● **Work instructions**: Would you please set down the lines of the data from the one containing "khoác áo lông bên ngoài khoe vóc dáng gần như" to the final line, exactly and only those?

● **Data to process**:
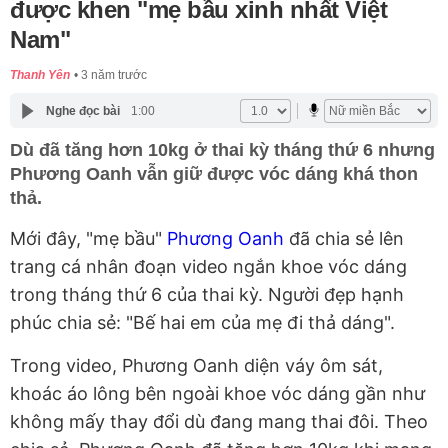
được khen "mẹ bầu xinh nhất Việt
Nam"
Thanh Yên
3 năm trước
Nghe đọc bài
1:00
Dù đã tăng hơn 10kg ở thai kỳ tháng thứ 6 nhưng
Phương Oanh vẫn giữ được vóc dáng khá thon
thả.
Mới đây, "mẹ bầu"
Phương Oanh
đã chia sẻ lên
trang cá nhân đoạn video ngắn khoe vóc dáng
trong tháng thứ 6 của thai kỳ. Người đẹp hạnh
phúc chia sẻ: "Bế hai em của mẹ đi thả dáng".
Trong video, Phương Oanh diện váy ôm sát,
khoác áo lông bên ngoài khoe vóc dáng gần như
không mấy thay đổi dù đang mang thai đôi. Theo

● **Response for this exercise**:
khoác áo lông bên ngoài khoe vóc dáng gần như
không mấy thay đổi dù đang mang thai đôi. Theo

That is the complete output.